Legalization Leads to High Spending that Continues to Rise
Using anonymized transaction-level consumer spending data, we aggregate online sportsbook deposits at a county-quarter level to compare counties in legal states to those in not-legal states before and after legalization. The chart below plots two measures of average online sportsbook deposits within legal states over time. The blue line (measured by the left axis), presents average deposits per adult. We see that spending grew dramatically after mid-2020, exhibits seasonal patterns consistent with the National Football League season, and continues to grow through the end of 2025.

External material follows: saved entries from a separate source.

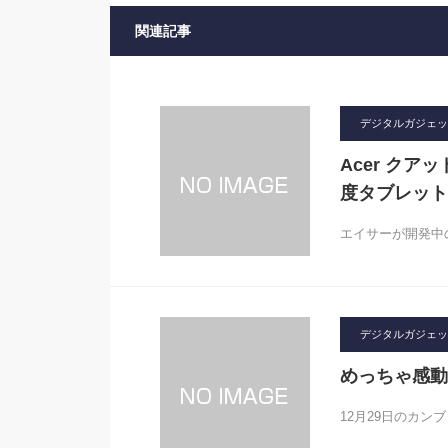
関連記事
デジタルガジェット2
Acer クアッ
度タブレット「
エイサーが開発中の
デジタルガジェット2
めっちゃ感動
12月29日のカン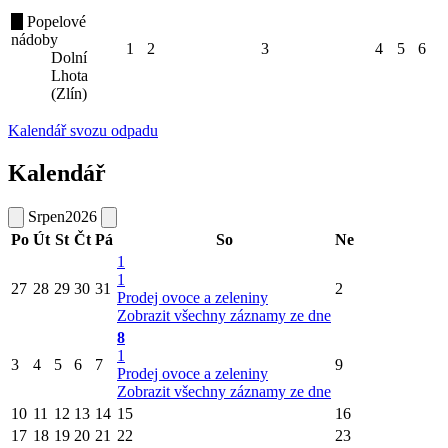
Popelové
nádoby
1
2
3
4
5
6
Dolní
Lhota
(Zlín)
Kalendář svozu odpadu
Kalendář
Srpen
2026
Po
Út
St
Čt
Pá
So
Ne
1
1
27
28
29
30
31
2
Prodej ovoce a zeleniny
Zobrazit všechny záznamy ze dne
8
1
3
4
5
6
7
9
Prodej ovoce a zeleniny
Zobrazit všechny záznamy ze dne
10
11
12
13
14
15
16
17
18
19
20
21
22
23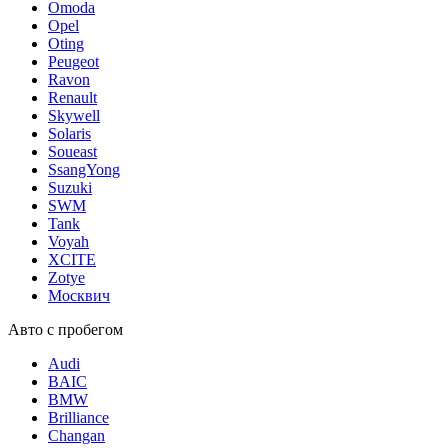
Omoda
Opel
Oting
Peugeot
Ravon
Renault
Skywell
Solaris
Soueast
SsangYong
Suzuki
SWM
Tank
Voyah
XCITE
Zotye
Москвич
Авто с пробегом
Audi
BAIC
BMW
Brilliance
Changan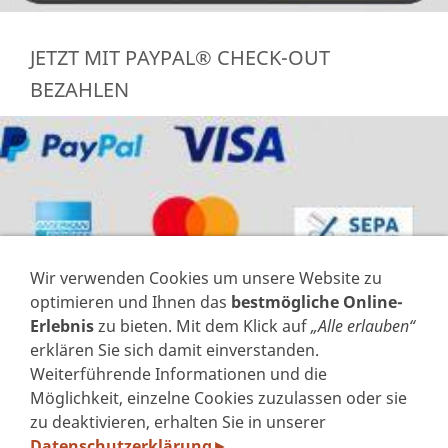
JETZT MIT PAYPAL® CHECK-OUT
BEZAHLEN
Wir verwenden Cookies um unsere Website zu
optimieren und Ihnen das
bestmögliche Online-
Erlebnis
zu bieten. Mit dem Klick auf
„Alle erlauben“
erklären Sie sich damit einverstanden.
Weiterführende Informationen und die
VERTRAG WIDERRUFEN
Möglichkeit, einzelne Cookies zuzulassen oder sie
zu deaktivieren, erhalten Sie in unserer
IMPRESSUM
Datenschutzerklärung
.
►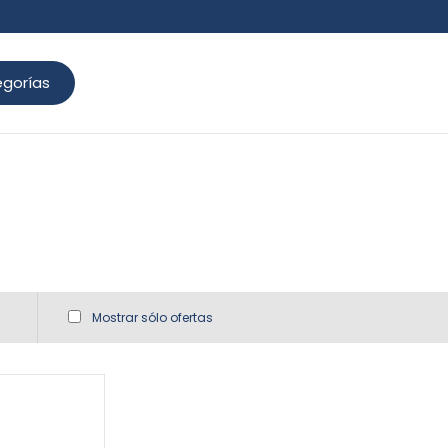
gorías
Mostrar sólo ofertas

The red line (measured on the right axis) shows the total deposits divided by the number of individuals with at least one online sportsbook deposit each quarter. In contrast to average deposits in the population, average deposits per bettor have leveled since 2022. We conclude that long-run growth in total betting is driven less by rising deposits among existing bettors and more by broader participation and continued market expansion.
Average Deposits at Sportsbooks Rise Steeply After Mid-2020 Sources: Earnest Analytics; authors’ calculations.
Notes: The chart plots quarterly average deposits at sportsbooks per adult (left axis, red) and per bettor (right axis, blue) in counties with legal mobile sports betting. Both series are unweighted averages across all counties in states where mobile betting is legal in that quarter.
Betting Across Borders
An interesting wrinkle to sports betting access is that potential bettors do not have to be residents of a legal state to place a wager. Since they only need to be physically present in a legal state at the time they make a bet, those living near legal states have relatively easy access to legal sports betting. To account for spillovers across borders in our analysis, we split our sample into three mutually exclusive groups in each quarter: a direct treatment group of counties within a legal state, a spillover group of counties near a legal state but in still-illegal states (within fifteen miles), and a control group of counties farther away from any legal states (at least sixty miles from a legal state). We then compare the evolution of online betting in each quarter relative to the first quarter of legal access (own legalization for the legal counties or nearby legalization for the spillover counties).